++++ Data under study ++++

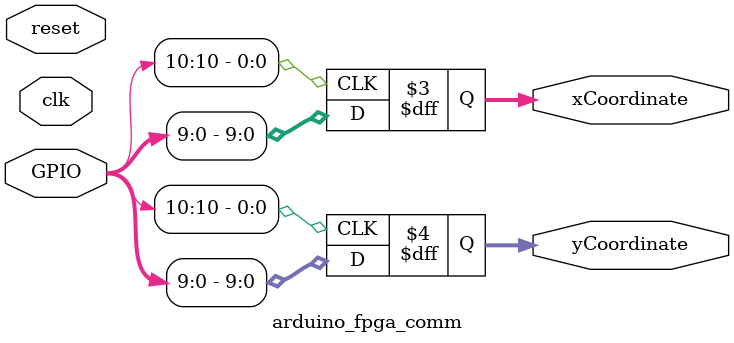
<source format=sv>
/*---------------------------------------------------------------------------
						Arduino-FPGA Communication
  ---------------------------------------------------------------------------*/
// Acts as the module that takes in arduino input and sends it to the FPGA and CPU

module arduino_fpga_comm (	input	clk,
									input	reset,
									input [35:0] GPIO,
									output [9:0] xCoordinate,
									output [9:0] yCoordinate
								  );
								  
		// hehe, we're just gonna skip the reset functionality
		
		always @ (negedge GPIO[10]) 	// POSEDGE(1) MEANS Y HAS JUST FINISHED
			begin		
				yCoordinate = GPIO[9:0];
			end
	
		always @ (posedge GPIO[10]) 	// NEGEDGE(0) MEANS X HAS JUST FINISHED
			begin		
				xCoordinate = GPIO[9:0];
			end

endmodule
</source>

++++

Problem to work on
Find the word "reset" in the data and show each line that holds it.

Output
									input	reset,
		// hehe, we're just gonna skip the reset functionality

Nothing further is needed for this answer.